◆ What you should do
What follows is a listing. Return every line of it exactly.

◆ Records for the exercise

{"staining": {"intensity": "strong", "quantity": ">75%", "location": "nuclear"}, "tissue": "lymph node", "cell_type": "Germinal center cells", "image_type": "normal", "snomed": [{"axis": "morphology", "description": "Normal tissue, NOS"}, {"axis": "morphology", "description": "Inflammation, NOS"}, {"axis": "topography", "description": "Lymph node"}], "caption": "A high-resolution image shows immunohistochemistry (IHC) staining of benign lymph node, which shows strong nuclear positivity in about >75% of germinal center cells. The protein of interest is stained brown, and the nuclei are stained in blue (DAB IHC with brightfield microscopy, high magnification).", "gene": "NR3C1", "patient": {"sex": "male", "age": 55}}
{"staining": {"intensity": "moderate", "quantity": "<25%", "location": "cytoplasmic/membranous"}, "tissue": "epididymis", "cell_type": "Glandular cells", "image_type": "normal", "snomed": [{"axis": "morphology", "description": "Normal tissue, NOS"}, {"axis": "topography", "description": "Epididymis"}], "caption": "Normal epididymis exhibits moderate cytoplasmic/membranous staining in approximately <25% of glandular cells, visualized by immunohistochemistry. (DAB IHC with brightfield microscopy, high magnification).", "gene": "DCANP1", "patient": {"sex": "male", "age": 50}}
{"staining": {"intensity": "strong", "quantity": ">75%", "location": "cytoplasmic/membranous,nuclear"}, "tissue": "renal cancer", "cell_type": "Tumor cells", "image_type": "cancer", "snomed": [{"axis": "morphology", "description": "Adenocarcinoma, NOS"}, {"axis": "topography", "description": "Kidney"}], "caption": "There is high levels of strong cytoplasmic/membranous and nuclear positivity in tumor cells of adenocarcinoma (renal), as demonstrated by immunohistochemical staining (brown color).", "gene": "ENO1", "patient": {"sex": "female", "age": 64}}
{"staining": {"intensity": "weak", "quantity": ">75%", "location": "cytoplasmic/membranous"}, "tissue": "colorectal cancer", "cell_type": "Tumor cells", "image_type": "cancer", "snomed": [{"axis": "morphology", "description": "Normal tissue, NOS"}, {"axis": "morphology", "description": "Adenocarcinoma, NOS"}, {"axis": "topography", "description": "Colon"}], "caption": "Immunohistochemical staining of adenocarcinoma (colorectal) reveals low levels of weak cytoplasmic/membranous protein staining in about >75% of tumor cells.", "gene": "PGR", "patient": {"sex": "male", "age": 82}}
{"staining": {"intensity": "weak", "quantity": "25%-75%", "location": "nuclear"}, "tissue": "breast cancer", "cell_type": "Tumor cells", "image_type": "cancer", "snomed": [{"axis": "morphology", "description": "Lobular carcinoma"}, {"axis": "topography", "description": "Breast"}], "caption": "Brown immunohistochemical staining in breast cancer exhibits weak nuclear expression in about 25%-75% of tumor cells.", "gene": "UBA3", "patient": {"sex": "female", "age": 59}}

◆ Answer to this task
{"staining": {"intensity": "strong", "quantity": ">75%", "location": "nuclear"}, "tissue": "lymph node", "cell_type": "Germinal center cells", "image_type": "normal", "snomed": [{"axis": "morphology", "description": "Normal tissue, NOS"}, {"axis": "morphology", "description": "Inflammation, NOS"}, {"axis": "topography", "description": "Lymph node"}], "caption": "A high-resolution image shows immunohistochemistry (IHC) staining of benign lymph node, which shows strong nuclear positivity in about >75% of germinal center cells. The protein of interest is stained brown, and the nuclei are stained in blue (DAB IHC with brightfield microscopy, high magnification).", "gene": "NR3C1", "patient": {"sex": "male", "age": 55}}
{"staining": {"intensity": "moderate", "quantity": "<25%", "location": "cytoplasmic/membranous"}, "tissue": "epididymis", "cell_type": "Glandular cells", "image_type": "normal", "snomed": [{"axis": "morphology", "description": "Normal tissue, NOS"}, {"axis": "topography", "description": "Epididymis"}], "caption": "Normal epididymis exhibits moderate cytoplasmic/membranous staining in approximately <25% of glandular cells, visualized by immunohistochemistry. (DAB IHC with brightfield microscopy, high magnification).", "gene": "DCANP1", "patient": {"sex": "male", "age": 50}}
{"staining": {"intensity": "strong", "quantity": ">75%", "location": "cytoplasmic/membranous,nuclear"}, "tissue": "renal cancer", "cell_type": "Tumor cells", "image_type": "cancer", "snomed": [{"axis": "morphology", "description": "Adenocarcinoma, NOS"}, {"axis": "topography", "description": "Kidney"}], "caption": "There is high levels of strong cytoplasmic/membranous and nuclear positivity in tumor cells of adenocarcinoma (renal), as demonstrated by immunohistochemical staining (brown color).", "gene": "ENO1", "patient": {"sex": "female", "age": 64}}
{"staining": {"intensity": "weak", "quantity": ">75%", "location": "cytoplasmic/membranous"}, "tissue": "colorectal cancer", "cell_type": "Tumor cells", "image_type": "cancer", "snomed": [{"axis": "morphology", "description": "Normal tissue, NOS"}, {"axis": "morphology", "description": "Adenocarcinoma, NOS"}, {"axis": "topography", "description": "Colon"}], "caption": "Immunohistochemical staining of adenocarcinoma (colorectal) reveals low levels of weak cytoplasmic/membranous protein staining in about >75% of tumor cells.", "gene": "PGR", "patient": {"sex": "male", "age": 82}}
{"staining": {"intensity": "weak", "quantity": "25%-75%", "location": "nuclear"}, "tissue": "breast cancer", "cell_type": "Tumor cells", "image_type": "cancer", "snomed": [{"axis": "morphology", "description": "Lobular carcinoma"}, {"axis": "topography", "description": "Breast"}], "caption": "Brown immunohistochemical staining in breast cancer exhibits weak nuclear expression in about 25%-75% of tumor cells.", "gene": "UBA3", "patient": {"sex": "female", "age": 59}}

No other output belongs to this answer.